Extrait du document
--

L’optimisme post-électoral des négociateurs s’est évanoui face à l’incertitude économique induite par Donald Trump. Les accords sont-ils morts ou simplement retardés ?

 

Dans les jours qui ont suivi le retour de Donald Trump à la présidence américaine en novembre dernier, Wall Street a célébré la perspective d’une baisse des impôts, d’un assouplissement de la réglementation et d’une application moins fervente de la législation en matière de pratiques anticoncurrentielles. Autant d’éléments qui ouvraient la voie à une reprise rapide des fusions et acquisitions.

Il est vrai que les conditions semblaient réunies pour un boom des fusions et acquisitions. Le nombre d’opérations était en baisse depuis 2021, en partie à cause des opinions anti-fusions des régulateurs du président Joe Biden, mais plus encore à cause de la campagne de la Réserve fédérale des États-Unis, qui a commencé en mars 2022, pour étouffer l’inflation avec des taux d’intérêt plus élevés.


Les sociétés de capital-investissement, qui ont passé la dernière moitié de la décennie à amasser des sommes de plus en plus importantes, disposaient collectivement d’environ 1 000 milliards de dollars de « poudre sèche » aux États-Unis, alors même qu’elles s’efforçaient de céder les entreprises qu’elles détenaient déjà afin de générer des paiements pour les investisseurs antérieurs. Les petites et moyennes entreprises, dont les actions ont stagné pendant des années, semblaient prêtes à être rachetées.

--

Données fournies

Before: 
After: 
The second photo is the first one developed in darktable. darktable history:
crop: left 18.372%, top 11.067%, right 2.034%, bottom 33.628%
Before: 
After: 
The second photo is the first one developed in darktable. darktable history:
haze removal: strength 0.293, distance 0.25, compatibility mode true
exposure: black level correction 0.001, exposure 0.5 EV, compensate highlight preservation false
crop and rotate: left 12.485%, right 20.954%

--

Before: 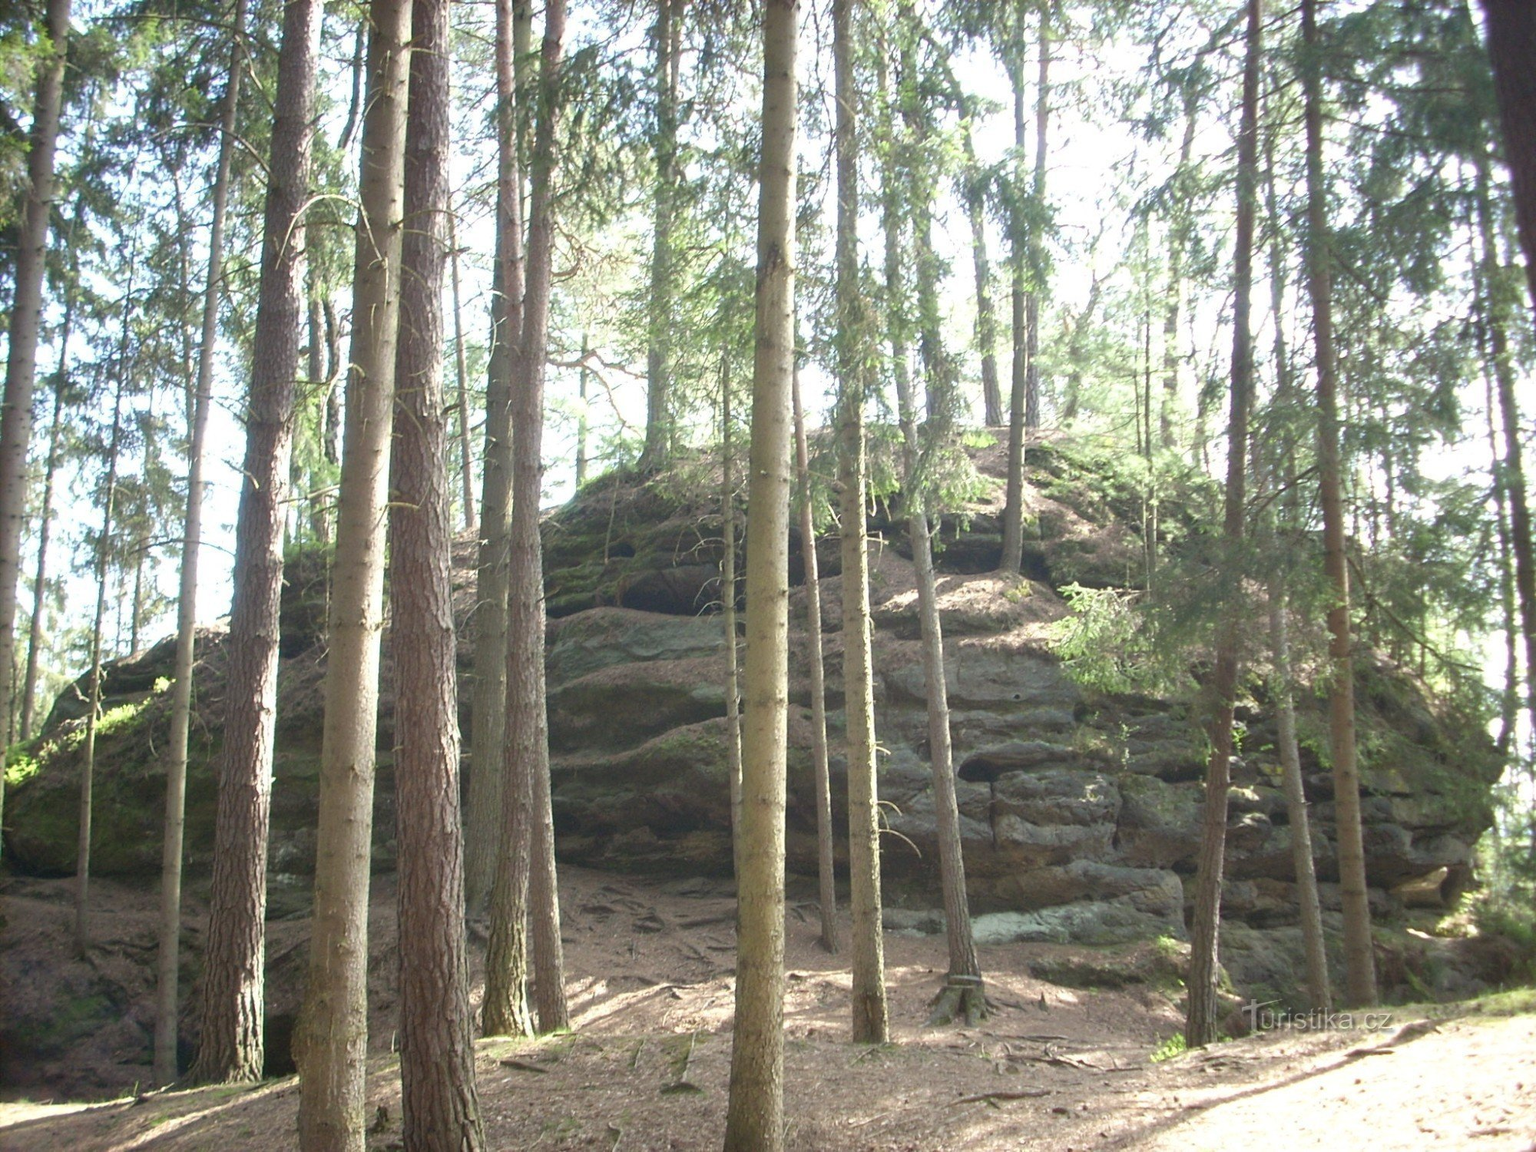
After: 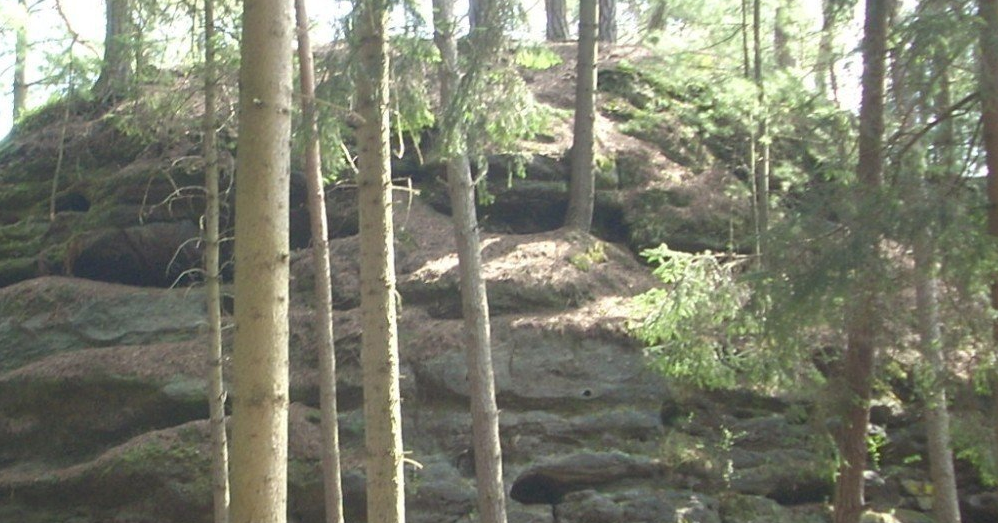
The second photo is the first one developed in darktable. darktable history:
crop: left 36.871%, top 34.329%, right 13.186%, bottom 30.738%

--

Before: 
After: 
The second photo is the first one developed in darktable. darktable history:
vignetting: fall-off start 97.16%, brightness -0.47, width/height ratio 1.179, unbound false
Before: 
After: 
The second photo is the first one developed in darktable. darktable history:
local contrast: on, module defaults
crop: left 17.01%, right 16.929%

--

Consignes de travail
A – Dites si chacune des affirmations suivantes concorde avec l'extrait sur les fusions et acquisitions, en répondant par oui ou non et en citant les mots décisifs de l'extrait. (i) La campagne de hausse des taux de la Réserve fédérale a commencé en mars 2022. (ii) La baisse du nombre d'opérations depuis 2021 tient surtout aux opinions des régulateurs de Joe Biden. (iii) Les actions des petites et moyennes entreprises avaient fortement progressé pendant des années.
B – Poursuivez, s'il vous plaît, l'extrait sur les fusions et acquisitions à partir de sa dernière phrase.

Réponses dans l'ordre
A –
(i) Oui : « qui a commencé en mars 2022 ».
(ii) Non : « en partie à cause des opinions anti-fusions des régulateurs du président Joe Biden, mais plus encore à cause de la campagne de la Réserve fédérale des États-Unis ».
(iii) Non : « dont les actions ont stagné pendant des années ».

B –
Aujourd’hui, la Réserve fédérale a enfin réduit ses taux d’intérêt et Donald Trump est revenu à la Maison-Blanche. C’est le moment de commencer les transactions ! C’est du moins ce que pensaient les banquiers d’affaires.

Jusqu’à présent, il n’en a rien été. Le principal coupable est la politique tarifaire de Donald Trump et ses décisions erratiques, qui ont fait craindre une remontée de l’inflation (ce qui signifie un ralentissement ou un arrêt des baisses de taux de la Fed) et un ralentissement de l’économie. Les banquiers d’affaires et les avocats spécialisés dans les fusions et acquisitions espèrent toujours qu’une reprise se profile à l’horizon, mais les perspectives sont floues et ils commencent à s’inquiéter.

« Le chaos perçu autour de la politique entraîne un certain degré de paralysie et de retard », déclare Mike Mayo, observateur de longue date des banques, aujourd’hui directeur général et responsable de la recherche sur les grandes banques chez Wells Fargo Securities. « Les arguments en faveur de la hausse sont faciles à formuler, mais cela fait maintenant suffisamment de mois que les investisseurs s’impatientent. Si nous sommes le 4 juillet et que nous sommes encore en train de discuter, alors ce cycle des marchés financiers pourrait s’effondrer. »

Selon les données de Dealogic, 2 006 fusions et acquisitions ont été annoncées aux États-Unis cette année jusqu’au 24 mars, soit une baisse de 24 % par rapport aux 2 640 opérations réalisées à la même période l’année dernière et une baisse de 45 % par rapport à 2021. Le chiffre de 2025 est le plus petit nombre de transactions en début d’année depuis plus d’une décennie et semble aller dans la mauvaise direction.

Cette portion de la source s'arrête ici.